The June 2015 jobs report was according to some analysts, “Not too hot, not too cold. But not, alas, just right.” While overall unemployment fell, the picture was more complex as levels of long-term and partially employed remained persistent, wages remained static and many individuals gave up looking for work. In fact, the labor participation rate among adults is now the lowest since 1977.
Younger adults are particularly affected by this downturn. If those between the ages of 25 and 34 feel they are not sharing in the economic recovery at all that’s probably because they aren’t.
“Despite improvements in the overall economy, these older millennials have become more likely to bunk with Mom and Dad each year over the past three years [as a result of decreased earning power],” explains Catherine Rampell in the Washington Post. “In 2014, 14.7 percent were living with their parents, the highest share since the government began keeping track in 1960.”

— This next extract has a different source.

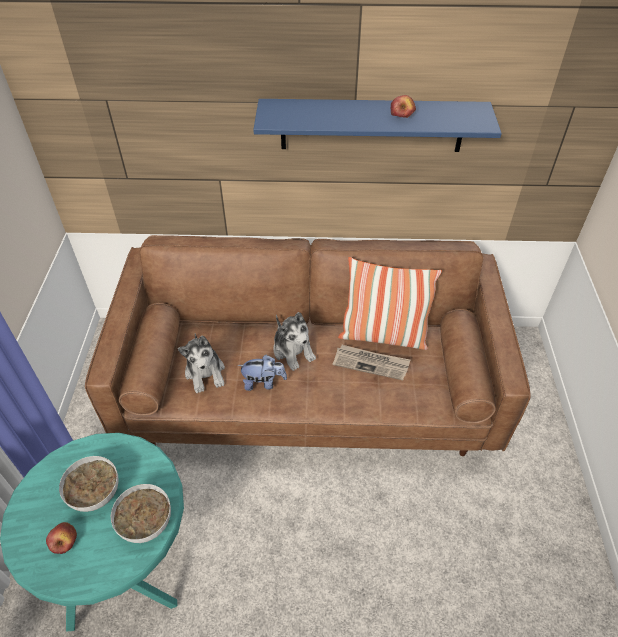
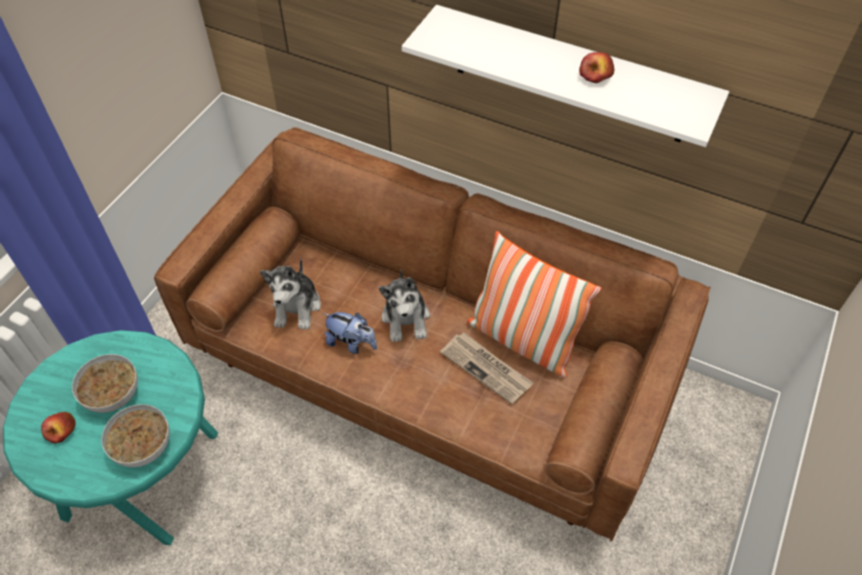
camera: 25 degrees right, 5 degrees up
blue shelf [253,99,502,152] -> white shelf [402,5,729,147]

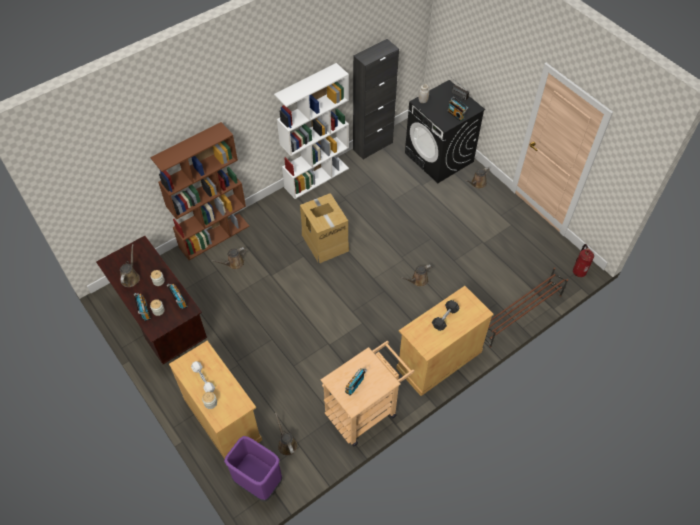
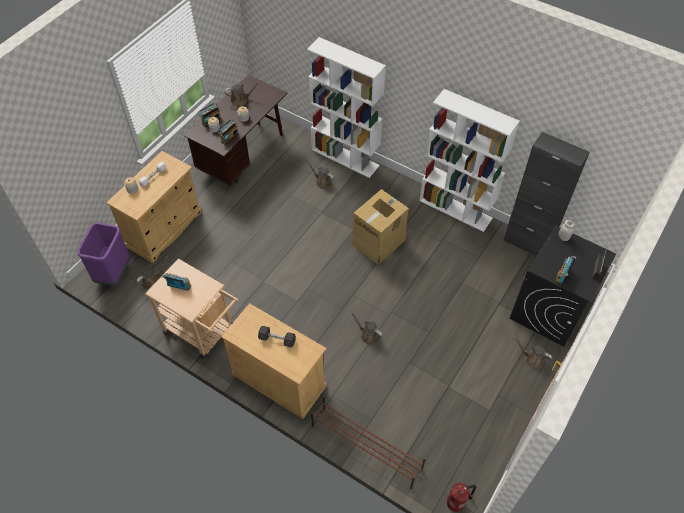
camera: 70 degrees right, 0 degrees up
brown bookcase [150,122,249,260] -> white bookcase [307,37,386,178]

The unfortunate problem for many within the older half of Gen Y is that they entered the job market when employment opportunities were at their worst in a generation. With prospects so dim, many of these workers were happy to take pretty much any job he or she could land. That, in turn, had a negative Domino effect, charting a long-term course of underemployment in low wage positions that offered little opportunity for advancement. This is where many people in that demographic find themselves today.
Long-term unemployment is not just a problem for millennials; it impacts everyone looking for work. The duration of unemployment has lasted much longer during The Great Recession than during any other job downturn since the late 1940s, according to findings published by the Center on Budget and Policy Priorities. Of the 8.7 million Americans looking for jobs in May 2015, 2.5 million had been out of work for 27 weeks or more.
Nancy Cook, a reporter from the National Journal, recently spoke with C-SPAN about the deleterious impacts of long term unemployment, defined as 27 weeks or more, where even college graduates find themselves these days.
Roughly 30% of all unemployed people are long-term.